Encrypting software so it performs a function without the code being intelligible was long thought by many to be impossible. But in 2013, researchers—unexpectedly and in a surprising way—demonstrated how to obfuscate software in a mathematically rigorous way using multilinear maps. This breakthrough, combined with almost equally heady progress in fully homomorphic encryption, is upending the field of cryptography and giving researchers for the first time an idea of what real, provable security looks like. The implications are immense, but two large problems remain: creating efficiency and providing a clear mathematical foundation. For these reasons, five researchers, including many of those responsible for the recent advances, have formed the
Center for Encrypted Functionalities with funding provided by NSF.
Allison Bishop Lewko is part of this center. In this interview she talks about the rapidly evolving security landscape, the center’s mandate, and her own role.
Question: What happened to make secure software suddenly seem possible?
Allison Bishop Lewko: The short answer is that in 2013, six researchers—
Sanjam Garg,
Craig Gentry,
Shai Halevi,
Mariana Raykova,
Amit Sahai,
Brent Waters—published
a paper showing for the first time that it is possible to obfuscate software in a mathematically rigorous way using a new type of mathematical structure called
multilinear maps (see sidebar for definition).
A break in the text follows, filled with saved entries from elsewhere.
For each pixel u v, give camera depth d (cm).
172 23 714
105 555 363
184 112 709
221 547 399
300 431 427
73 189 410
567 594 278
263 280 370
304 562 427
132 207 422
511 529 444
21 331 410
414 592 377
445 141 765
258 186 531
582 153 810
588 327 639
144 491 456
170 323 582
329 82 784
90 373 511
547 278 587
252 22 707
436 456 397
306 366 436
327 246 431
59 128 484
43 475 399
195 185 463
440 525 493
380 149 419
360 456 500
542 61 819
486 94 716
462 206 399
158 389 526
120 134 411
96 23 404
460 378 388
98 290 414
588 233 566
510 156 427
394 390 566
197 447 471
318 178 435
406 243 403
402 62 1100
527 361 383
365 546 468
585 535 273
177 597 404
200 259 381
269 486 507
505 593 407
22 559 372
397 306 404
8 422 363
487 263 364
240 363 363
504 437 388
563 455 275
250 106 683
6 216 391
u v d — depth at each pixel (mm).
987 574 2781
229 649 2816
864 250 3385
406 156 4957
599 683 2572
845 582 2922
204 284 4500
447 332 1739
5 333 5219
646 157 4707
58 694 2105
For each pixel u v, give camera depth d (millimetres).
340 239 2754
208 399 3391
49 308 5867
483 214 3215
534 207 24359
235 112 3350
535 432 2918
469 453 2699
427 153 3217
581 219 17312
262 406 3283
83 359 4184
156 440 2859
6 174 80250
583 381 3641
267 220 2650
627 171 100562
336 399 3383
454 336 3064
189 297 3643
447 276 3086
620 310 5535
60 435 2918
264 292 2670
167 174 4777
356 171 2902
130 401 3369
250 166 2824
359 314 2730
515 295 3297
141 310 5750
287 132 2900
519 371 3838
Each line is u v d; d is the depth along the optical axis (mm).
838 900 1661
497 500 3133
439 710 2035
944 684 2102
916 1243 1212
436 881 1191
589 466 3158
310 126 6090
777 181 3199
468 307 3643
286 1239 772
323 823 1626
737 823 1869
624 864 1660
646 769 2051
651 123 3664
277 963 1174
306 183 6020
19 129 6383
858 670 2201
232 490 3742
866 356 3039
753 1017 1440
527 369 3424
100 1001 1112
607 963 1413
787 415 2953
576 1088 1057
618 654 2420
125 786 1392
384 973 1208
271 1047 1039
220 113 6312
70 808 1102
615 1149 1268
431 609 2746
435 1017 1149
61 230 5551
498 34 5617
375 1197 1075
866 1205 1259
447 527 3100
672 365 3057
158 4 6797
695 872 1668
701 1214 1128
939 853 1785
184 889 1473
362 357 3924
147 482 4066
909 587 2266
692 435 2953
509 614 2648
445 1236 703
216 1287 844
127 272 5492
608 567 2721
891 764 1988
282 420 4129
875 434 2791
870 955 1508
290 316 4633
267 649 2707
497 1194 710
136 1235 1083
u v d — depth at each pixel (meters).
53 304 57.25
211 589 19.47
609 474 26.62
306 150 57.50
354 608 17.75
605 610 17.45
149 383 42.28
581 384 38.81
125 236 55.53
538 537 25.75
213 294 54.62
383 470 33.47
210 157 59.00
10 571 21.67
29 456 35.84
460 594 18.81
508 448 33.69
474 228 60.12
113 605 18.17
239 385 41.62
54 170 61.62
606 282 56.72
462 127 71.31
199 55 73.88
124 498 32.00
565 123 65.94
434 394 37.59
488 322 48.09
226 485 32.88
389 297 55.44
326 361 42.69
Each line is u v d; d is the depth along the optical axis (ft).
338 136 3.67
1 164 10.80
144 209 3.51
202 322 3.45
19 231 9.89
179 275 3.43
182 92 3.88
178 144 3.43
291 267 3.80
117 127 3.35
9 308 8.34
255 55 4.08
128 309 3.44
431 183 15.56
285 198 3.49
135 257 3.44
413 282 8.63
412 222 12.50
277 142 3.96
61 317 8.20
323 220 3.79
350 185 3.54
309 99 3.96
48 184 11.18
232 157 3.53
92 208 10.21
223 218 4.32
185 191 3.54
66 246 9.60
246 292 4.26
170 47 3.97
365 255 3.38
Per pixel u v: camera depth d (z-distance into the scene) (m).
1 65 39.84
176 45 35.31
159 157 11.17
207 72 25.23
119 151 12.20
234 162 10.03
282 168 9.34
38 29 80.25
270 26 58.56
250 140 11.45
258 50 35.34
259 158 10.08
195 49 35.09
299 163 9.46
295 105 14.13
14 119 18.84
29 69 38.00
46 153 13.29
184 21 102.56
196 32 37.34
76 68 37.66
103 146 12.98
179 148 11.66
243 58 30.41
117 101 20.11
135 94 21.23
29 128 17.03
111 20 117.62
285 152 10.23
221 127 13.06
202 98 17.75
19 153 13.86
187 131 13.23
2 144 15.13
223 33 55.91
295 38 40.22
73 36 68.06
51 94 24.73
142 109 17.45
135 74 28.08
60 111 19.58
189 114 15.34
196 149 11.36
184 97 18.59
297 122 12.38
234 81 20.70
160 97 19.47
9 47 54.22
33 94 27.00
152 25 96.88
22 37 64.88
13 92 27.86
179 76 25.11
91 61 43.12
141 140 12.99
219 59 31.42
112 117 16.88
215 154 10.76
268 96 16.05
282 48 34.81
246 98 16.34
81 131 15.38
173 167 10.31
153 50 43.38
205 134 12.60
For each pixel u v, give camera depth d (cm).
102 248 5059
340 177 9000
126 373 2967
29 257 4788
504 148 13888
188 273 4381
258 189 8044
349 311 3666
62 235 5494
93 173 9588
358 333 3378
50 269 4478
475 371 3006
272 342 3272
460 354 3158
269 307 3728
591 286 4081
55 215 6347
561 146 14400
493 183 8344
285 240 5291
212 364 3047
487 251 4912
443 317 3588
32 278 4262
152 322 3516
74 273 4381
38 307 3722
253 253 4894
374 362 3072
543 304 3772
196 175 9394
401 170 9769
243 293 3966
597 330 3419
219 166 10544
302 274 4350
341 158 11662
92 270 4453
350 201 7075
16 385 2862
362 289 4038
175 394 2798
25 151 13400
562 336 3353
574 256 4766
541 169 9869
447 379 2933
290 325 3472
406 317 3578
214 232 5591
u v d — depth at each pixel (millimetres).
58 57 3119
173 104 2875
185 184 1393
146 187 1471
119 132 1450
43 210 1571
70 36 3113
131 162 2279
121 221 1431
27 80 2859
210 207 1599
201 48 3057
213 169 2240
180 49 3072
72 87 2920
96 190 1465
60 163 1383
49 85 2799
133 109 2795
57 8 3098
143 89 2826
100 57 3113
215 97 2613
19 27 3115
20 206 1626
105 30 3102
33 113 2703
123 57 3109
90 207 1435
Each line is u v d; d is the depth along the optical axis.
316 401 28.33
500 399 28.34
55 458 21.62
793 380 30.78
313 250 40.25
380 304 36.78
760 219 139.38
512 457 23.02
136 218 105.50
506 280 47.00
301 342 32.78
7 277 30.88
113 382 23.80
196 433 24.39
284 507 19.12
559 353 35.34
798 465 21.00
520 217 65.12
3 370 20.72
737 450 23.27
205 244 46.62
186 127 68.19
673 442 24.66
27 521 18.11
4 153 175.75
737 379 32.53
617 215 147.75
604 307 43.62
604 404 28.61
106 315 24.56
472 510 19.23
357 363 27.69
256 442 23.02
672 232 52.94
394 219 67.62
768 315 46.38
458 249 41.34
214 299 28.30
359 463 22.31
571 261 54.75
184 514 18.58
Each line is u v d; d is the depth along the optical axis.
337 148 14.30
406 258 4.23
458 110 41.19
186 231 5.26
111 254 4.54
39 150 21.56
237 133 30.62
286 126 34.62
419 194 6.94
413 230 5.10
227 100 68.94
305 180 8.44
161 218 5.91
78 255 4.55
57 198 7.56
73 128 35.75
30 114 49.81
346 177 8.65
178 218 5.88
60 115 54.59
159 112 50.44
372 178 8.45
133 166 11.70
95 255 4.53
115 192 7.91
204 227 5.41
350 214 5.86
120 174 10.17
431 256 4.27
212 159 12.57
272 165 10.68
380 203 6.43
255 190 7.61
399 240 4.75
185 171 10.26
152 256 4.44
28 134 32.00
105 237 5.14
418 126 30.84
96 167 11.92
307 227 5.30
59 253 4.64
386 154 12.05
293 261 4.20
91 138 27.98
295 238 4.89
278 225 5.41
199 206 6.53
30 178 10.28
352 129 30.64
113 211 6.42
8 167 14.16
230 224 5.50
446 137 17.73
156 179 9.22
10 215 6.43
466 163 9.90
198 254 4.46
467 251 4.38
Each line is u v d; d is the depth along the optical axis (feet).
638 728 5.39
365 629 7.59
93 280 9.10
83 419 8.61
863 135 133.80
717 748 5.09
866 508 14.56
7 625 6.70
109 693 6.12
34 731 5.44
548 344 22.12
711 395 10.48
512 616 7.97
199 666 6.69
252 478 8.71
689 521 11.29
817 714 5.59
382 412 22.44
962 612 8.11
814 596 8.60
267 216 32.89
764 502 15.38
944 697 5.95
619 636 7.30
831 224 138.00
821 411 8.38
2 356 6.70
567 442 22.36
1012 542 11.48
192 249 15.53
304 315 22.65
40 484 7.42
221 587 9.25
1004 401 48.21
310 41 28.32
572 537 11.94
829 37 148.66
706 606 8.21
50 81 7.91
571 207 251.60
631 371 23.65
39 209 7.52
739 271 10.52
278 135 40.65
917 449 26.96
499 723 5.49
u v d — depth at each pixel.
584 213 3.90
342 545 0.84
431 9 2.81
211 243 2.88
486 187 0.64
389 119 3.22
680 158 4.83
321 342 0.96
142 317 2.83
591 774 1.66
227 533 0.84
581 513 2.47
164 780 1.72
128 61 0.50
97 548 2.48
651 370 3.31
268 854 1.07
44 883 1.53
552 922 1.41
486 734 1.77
This means I can take a software program and put it through the mathematical structure provided by these multilinear maps and encrypt software to the machine level while preserving its functionality. Anyone can take this obfuscated software and run it without a secret key and without being able to reverse-engineer the code. To see what’s happening in the code requires solving the hard problem of breaking these multilinear maps.
This process of encrypting software so it still executes, which we call indistinguishability obfuscation, was something we didn’t believe was out there even two or three years ago. Now there is this first plausible candidate indistinguishability obfuscator using multilinear maps.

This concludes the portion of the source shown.